For months now, I feel like I've been on a roller coaster that won't stop to let me off. Now that we are in the second half of 2010, I'm taking a moment to realize how much the first half affected me.
We were ambitious enough to have a completely handmade Christmas that certainly took it's toll on personal time around the Hardy home. It won't stop me from doing it again, but we'll need to downgrade the extravaganza.
Weddingpalooza really taken over our lives this year in so many ways. Since Christmas, I've hosted three bridal showers. As much as I love party planning, I think I've worn out my welcome on checking all the hostess blogs for ideas. I designed and printed the programs for Kendall and Trevor's wedding, which seemed like a simple offer of my time but turned into a huge debacle that went down to the wire. I ended up using two different printers and not getting the correct product until after the rehearsal dinner. Yikes! Fortunately, the bride never knew about the complications, but I was definitely stressed and worn out over this issue. My sister's wedding a few week's ago was what really put me over the edge. We had just three weeks to plan and I used every minute available, sleeping just a few hours each night to allow for enough time to complete all the projects. Everything turned out beautifully, but I was just too tired to even know what was going on during the wedding.
For the school year, it seemed that I became the go-to parent for the kids' class parties. This seemed to be never-ending. Have you ever realized how many occasions we have for parties? I think I was just catching up at work from taking a day off for a party when it came time to begin organizing the next party. May was the big one when we had program performances, dress rehearsals, costumes to be sewn, projects to be made, teacher gifts to be bought, etc. It definitely seemed to be piled on too much in one month.
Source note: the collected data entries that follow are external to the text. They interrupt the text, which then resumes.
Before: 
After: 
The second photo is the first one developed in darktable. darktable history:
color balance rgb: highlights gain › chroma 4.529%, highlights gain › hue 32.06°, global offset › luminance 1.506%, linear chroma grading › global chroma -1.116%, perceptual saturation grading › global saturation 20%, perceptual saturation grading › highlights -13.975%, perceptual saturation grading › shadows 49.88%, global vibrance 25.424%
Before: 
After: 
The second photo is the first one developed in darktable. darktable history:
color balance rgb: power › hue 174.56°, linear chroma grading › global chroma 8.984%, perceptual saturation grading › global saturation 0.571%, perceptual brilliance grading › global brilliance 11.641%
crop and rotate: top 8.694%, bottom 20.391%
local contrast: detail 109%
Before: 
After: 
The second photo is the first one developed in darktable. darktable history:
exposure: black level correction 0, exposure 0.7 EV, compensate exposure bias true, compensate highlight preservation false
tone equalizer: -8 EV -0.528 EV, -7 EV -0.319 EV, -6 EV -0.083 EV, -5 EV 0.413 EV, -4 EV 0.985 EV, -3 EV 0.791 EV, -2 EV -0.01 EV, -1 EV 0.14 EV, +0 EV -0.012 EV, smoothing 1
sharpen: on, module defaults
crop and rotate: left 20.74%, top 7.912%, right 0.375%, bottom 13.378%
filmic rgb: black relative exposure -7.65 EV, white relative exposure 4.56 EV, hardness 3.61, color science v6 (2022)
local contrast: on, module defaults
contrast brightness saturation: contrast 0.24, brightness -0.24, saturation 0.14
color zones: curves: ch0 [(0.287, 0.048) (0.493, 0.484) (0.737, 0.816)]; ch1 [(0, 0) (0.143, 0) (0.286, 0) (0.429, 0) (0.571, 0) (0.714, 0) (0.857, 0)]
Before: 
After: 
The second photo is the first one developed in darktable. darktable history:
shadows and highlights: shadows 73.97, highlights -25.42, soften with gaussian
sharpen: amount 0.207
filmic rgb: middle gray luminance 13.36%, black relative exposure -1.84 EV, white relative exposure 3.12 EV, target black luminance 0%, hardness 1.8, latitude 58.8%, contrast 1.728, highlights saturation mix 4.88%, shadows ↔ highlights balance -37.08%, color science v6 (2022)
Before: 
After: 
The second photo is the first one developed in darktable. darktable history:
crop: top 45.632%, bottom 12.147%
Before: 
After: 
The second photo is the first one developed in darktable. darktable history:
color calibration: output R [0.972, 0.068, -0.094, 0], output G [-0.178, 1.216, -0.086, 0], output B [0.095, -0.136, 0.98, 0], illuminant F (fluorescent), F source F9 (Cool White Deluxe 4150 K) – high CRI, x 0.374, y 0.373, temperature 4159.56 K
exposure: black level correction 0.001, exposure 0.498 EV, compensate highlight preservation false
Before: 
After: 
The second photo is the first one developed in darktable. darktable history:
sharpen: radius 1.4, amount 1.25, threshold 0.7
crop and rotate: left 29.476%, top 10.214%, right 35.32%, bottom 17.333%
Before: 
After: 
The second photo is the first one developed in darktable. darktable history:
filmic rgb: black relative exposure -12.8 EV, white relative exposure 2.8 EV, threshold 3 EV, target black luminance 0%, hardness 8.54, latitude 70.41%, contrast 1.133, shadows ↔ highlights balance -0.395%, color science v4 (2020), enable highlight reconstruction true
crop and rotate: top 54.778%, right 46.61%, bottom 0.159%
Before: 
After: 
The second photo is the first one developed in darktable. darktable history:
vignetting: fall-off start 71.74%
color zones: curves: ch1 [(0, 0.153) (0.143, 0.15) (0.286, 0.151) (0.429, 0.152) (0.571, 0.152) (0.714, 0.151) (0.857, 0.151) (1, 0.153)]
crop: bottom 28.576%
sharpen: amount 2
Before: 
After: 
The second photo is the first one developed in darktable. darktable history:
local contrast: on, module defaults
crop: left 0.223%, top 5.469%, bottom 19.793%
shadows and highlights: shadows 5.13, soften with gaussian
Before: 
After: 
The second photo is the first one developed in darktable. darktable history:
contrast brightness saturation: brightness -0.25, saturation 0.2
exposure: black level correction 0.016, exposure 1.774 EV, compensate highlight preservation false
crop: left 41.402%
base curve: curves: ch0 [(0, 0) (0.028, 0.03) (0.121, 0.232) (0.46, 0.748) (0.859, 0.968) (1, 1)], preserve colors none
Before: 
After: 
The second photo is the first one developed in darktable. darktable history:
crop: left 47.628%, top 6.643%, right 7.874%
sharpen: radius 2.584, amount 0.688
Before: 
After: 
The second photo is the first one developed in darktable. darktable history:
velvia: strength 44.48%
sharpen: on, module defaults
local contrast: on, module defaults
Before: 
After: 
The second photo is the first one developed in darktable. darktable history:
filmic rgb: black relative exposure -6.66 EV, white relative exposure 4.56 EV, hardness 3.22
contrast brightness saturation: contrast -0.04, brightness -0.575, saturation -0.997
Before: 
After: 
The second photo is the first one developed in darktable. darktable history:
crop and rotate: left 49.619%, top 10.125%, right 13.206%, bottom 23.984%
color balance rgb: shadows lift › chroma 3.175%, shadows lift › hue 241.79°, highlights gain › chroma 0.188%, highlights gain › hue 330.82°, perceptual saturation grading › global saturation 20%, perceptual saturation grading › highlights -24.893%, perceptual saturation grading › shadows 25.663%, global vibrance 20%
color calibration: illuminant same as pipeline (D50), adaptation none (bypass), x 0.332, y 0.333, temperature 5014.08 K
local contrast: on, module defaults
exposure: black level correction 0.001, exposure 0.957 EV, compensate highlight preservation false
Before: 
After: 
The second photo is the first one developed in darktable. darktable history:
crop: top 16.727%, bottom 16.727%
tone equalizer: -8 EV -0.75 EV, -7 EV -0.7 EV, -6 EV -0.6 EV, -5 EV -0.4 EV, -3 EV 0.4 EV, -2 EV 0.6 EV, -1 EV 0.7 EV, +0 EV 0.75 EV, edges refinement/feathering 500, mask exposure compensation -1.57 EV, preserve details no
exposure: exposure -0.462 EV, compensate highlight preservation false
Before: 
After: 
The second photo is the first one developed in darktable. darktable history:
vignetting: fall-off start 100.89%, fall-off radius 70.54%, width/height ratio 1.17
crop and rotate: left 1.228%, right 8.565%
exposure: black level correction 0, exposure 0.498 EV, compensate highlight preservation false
Now, the school year and weddings are over and, on the surface, I have recovered from this craziness. I'm caught up on checking the mail, bills are all paid, I'm blogging again, the house is finally clean (that was the most neglected item), and I'm starting to feel caught up on my sleep. However, I still don't feel recovered mentally. I can't stand feeling like I'm jumping from one project to another like a chicken with my head cut off, and I want to know how to prevent it. I don't want to become a recluse and not take on anything outside of our home. I love being creative, helping other people, and having projects outside the home. But, I've got to take a stand for my own well being.
How do you avoid overcommitting yourself? How do you find the balance between taking care of your family but still volunteering outside of the home? Help!
2 comments:
If you figure that out let me know. I don't do NEAR the stuff that you do, but I seem to be involved in a lot of stuff and always running around. Al gets frustrated with me, but it's a weakness. I think that's why these past two weekends have been so great for me....nothing going on, being able to go play at the pool, or just relax and watch a movie.
One of our bigger problems seems to be Birthday parties. And our "Season" starts next weekend. From now til Christmas - we generally have several parties. I love being able to take the kids to do new and different things, but we are really going to evaluate them this year and not do everyone.
That being said.....my girls party is always an extravaganza! I had all good intentions of doing seperate parties this year and Ally doing a sleep over. Nope - they want them together and they want it at home and to cook hotdogs! So we will have another birthday bash at the house next month!
Maybe if you were not so talented and good at making and creating things people would stop asking you to do things? I have an idea... This school year right off the bat just create the UGLIEST thing you can and I bet they will not ask you to do anything again, because Big Momma won't allow it! Just a thought... I hope I was some help!